Smooth, and not a trace could be found
Of the terrible people who once called
What once was trash, what once was home,
A fine place to wave his tiny, clean hands.

—DeWitt Clinton © 2018

McCarthy’s Girl

 

On looking how she was. Staring
always, as though there were
depths and hollows to see through
somehow all into. Something to stay with her
little girl hands twisting and then the warts.
She would always try to pull
The world into her fingers.
To play the sounds closer.
She was just oblivious
To her difference.

But behind, they knew her
for the witch they thought they knew she was,
Jude, Commie, sick-to-stick-out little girl,
Pale-wincer-in-the-sun with that heavy coat.
Cassie and Lassie, those twins,
they knew fast just what to do.
lasso a tip of her hanging braid
and soak it slow and silent in the
ink-well behind. Well, she just kept her still.
Her long eyelids shuddering in her quiet.
Little girl on the edges, locked inside in.
No Howdy Doody times, no way to say it.
She just fought to gaze hard to look straight
beyond the puppet land of the 1950s.
She had to come home to hide
behind the tv and the cooking.

All the time life opened up for her
savage saddle markings.

—Linda E. Chown © 2018

Coming Back: Franco not here no more, 1988

 

I go blind from then I go
here now so into Franco-free light
where I don’t know
how to turn my eyes,
spent scars of second skin,
years of no and fury,
now the clean air breaking in
to be real in this to breathe it
all in and then to die in Madrid.
Tempt it not—I surely do not
Not too. No Franco and his cops
Nor his tiny stamps, unwritten laws
And truncheons at the ready.

I did not come here to die
but to be home here
where I can get lost again free
in a landscape of
words drifting oh words!
Hombre que te pasa
la Republica Zaragoza libertad.

Find the bridge, the path,
to cross over to some-
where the verdict words cannot.
Qué bonitas son
Son las flores
No, not just pretty.
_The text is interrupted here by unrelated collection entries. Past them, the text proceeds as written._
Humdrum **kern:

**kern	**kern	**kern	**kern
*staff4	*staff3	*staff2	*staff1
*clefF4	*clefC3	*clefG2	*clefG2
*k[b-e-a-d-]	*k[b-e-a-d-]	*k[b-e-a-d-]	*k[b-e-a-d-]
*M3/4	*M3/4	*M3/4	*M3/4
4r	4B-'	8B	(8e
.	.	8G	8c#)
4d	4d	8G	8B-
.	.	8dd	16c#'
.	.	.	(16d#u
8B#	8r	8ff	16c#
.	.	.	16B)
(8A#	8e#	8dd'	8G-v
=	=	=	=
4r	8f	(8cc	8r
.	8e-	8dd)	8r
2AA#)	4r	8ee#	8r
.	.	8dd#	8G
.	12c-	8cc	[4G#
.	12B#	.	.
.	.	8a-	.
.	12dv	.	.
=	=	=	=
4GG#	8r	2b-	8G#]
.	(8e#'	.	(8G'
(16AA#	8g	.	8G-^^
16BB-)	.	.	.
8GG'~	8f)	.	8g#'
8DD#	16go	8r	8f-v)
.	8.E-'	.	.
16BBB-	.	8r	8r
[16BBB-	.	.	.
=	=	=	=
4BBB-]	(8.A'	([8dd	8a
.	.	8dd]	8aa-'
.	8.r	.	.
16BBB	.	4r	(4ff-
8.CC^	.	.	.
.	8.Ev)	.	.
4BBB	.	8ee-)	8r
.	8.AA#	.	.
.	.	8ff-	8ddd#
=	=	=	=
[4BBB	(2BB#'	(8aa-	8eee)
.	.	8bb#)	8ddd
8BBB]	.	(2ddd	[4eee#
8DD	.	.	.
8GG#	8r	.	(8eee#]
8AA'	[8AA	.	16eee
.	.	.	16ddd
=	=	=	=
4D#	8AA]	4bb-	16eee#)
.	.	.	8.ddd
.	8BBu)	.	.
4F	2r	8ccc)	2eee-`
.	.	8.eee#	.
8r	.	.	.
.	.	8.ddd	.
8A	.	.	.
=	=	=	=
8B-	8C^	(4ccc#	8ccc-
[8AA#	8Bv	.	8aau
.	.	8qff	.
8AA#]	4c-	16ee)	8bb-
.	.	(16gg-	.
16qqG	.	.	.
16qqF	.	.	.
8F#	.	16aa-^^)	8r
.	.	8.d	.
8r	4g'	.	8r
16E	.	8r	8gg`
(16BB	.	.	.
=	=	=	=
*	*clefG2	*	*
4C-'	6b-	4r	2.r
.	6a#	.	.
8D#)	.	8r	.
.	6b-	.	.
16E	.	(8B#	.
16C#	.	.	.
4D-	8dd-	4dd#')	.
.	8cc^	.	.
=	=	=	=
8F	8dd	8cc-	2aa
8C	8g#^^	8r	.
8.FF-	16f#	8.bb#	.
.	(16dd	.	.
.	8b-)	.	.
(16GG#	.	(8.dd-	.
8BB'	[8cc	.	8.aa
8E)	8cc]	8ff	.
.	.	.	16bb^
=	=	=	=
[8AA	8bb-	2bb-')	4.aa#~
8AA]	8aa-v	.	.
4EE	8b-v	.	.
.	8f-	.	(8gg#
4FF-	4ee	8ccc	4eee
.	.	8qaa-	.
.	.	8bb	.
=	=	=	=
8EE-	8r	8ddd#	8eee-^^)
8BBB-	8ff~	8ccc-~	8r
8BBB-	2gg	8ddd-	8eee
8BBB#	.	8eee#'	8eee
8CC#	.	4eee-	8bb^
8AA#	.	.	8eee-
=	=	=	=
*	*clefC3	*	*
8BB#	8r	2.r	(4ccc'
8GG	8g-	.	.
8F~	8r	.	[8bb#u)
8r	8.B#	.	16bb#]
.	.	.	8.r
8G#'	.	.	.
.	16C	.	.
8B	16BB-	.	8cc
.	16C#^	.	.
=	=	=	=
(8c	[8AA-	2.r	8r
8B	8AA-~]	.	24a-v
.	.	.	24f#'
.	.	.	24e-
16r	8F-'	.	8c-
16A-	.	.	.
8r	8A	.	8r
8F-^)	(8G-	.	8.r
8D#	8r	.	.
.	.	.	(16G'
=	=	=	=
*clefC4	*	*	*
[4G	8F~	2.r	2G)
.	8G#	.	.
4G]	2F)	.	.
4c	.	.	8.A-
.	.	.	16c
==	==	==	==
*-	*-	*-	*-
Knot not.

When I go blind,
“good I cannot see them”
(as the words once were cords
even to touch their fury)
The pain of sound.
Clackety clack.
Let the air out
of this flat tire.

I’m breaking in
to be real again—
the Guadarrama mountain range
splendid low about the horizon
white-scarred muses
women scarring Fascism.
Late afternoon glory with them in Madrid.
The air so pure it stings to settle.